= Job 1 =
Using the plugin patch discussion, explain in one to three sentences why the patch series temporarily needs two code paths.

= Document passage =
Yes, we temporarily need two code paths for this patch series. Else, 
plugins should be updated at the same time than we make all changes to 
not break anything.

>> +    op = copy_ld_i32(&begin_op, op);
>> +    op = copy_mul_i32(&begin_op, op, cb->inline_element_size);
>> +    op = copy_ext_i32_ptr(&begin_op, op);
>> +    op = copy_const_ptr(&begin_op, op, ptr + cb->inline_offset);
>> +    op = copy_add_ptr(&begin_op, op);
>>       op = copy_ld_i64(&begin_op, op);
>> -
>> -    /* add_i64 */
>>       op = copy_add_i64(&begin_op, op, cb->inline_insn.imm);
>> -
>> -    /* st_i64 */
>>       op = copy_st_i64(&begin_op, op);
>> -
>>       return op;
>>   }
>>   
>> diff --git a/include/qemu/plugin.h b/include/qemu/plugin.h
>> index b0c5ac68293..9346249145d 100644
>> --- a/include/qemu/plugin.h
>> +++ b/include/qemu/plugin.h
>> @@ -86,6 +86,9 @@ enum plugin_dyn_cb_subtype {
>>   struct qemu_plugin_dyn_cb {
>>       union qemu_plugin_cb_sig f;
>>       void *userp;
>> +    size_t inline_offset;
>> +    size_t inline_element_size;
>> +    bool inline_direct_ptr;
> 
> Ahh here it is.
> 
> (I seem to recall there is a setting for git to order headers first that
> helps with this).
> 

Indeed, found it (thanks):
https://gitlab.com/qemu-project/qemu/-/blob/master/scripts/git.orderfile

> We could do with some documentation here. I can guess the offset and
> element size values but what inline_direct_ptr means is not clear.

= Material shown =
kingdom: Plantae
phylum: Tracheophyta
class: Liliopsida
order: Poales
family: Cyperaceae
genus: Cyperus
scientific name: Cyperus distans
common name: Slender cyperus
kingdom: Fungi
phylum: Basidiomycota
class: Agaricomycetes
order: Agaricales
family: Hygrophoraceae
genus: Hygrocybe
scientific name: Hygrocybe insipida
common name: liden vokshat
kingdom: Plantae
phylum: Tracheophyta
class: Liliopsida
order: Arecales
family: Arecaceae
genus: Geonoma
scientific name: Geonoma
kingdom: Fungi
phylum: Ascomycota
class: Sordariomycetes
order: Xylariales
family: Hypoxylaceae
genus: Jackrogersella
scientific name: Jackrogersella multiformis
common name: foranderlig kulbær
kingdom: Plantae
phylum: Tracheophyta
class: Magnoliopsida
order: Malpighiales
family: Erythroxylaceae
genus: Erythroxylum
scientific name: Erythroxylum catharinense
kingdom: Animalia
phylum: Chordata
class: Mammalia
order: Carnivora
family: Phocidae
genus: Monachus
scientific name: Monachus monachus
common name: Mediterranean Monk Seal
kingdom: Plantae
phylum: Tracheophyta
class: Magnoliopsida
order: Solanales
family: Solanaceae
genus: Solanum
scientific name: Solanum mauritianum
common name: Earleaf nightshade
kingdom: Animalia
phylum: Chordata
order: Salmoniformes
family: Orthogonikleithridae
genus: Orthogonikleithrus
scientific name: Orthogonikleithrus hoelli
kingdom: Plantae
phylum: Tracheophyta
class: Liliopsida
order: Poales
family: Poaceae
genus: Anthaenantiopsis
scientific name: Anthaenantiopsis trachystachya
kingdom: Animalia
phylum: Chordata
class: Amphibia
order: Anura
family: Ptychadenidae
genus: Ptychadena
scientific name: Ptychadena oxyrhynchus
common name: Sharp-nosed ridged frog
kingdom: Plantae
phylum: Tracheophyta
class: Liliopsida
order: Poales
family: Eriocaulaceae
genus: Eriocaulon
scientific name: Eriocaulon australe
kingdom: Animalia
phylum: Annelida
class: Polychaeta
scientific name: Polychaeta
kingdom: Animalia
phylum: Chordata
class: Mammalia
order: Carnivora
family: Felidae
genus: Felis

= Job 2 =
Render the entries as a Markdown table with the columns n and Line, one numbered row per line and no blank lines. Begin at the first line of the entries and stop after the line that has "order: Agaricales".

= Task solution 1 =
Without the two code paths, the plugins would have to be updated at the same time as all the other changes so that nothing breaks. Keeping both paths for now avoids that.

= Task solution 2 =
| n | Line |
|---|---|
| 1 | kingdom: Plantae |
| 2 | phylum: Tracheophyta |
| 3 | class: Liliopsida |
| 4 | order: Poales |
| 5 | family: Cyperaceae |
| 6 | genus: Cyperus |
| 7 | scientific name: Cyperus distans |
| 8 | common name: Slender cyperus |
| 9 | kingdom: Fungi |
| 10 | phylum: Basidiomycota |
| 11 | class: Agaricomycetes |
| 12 | order: Agaricales |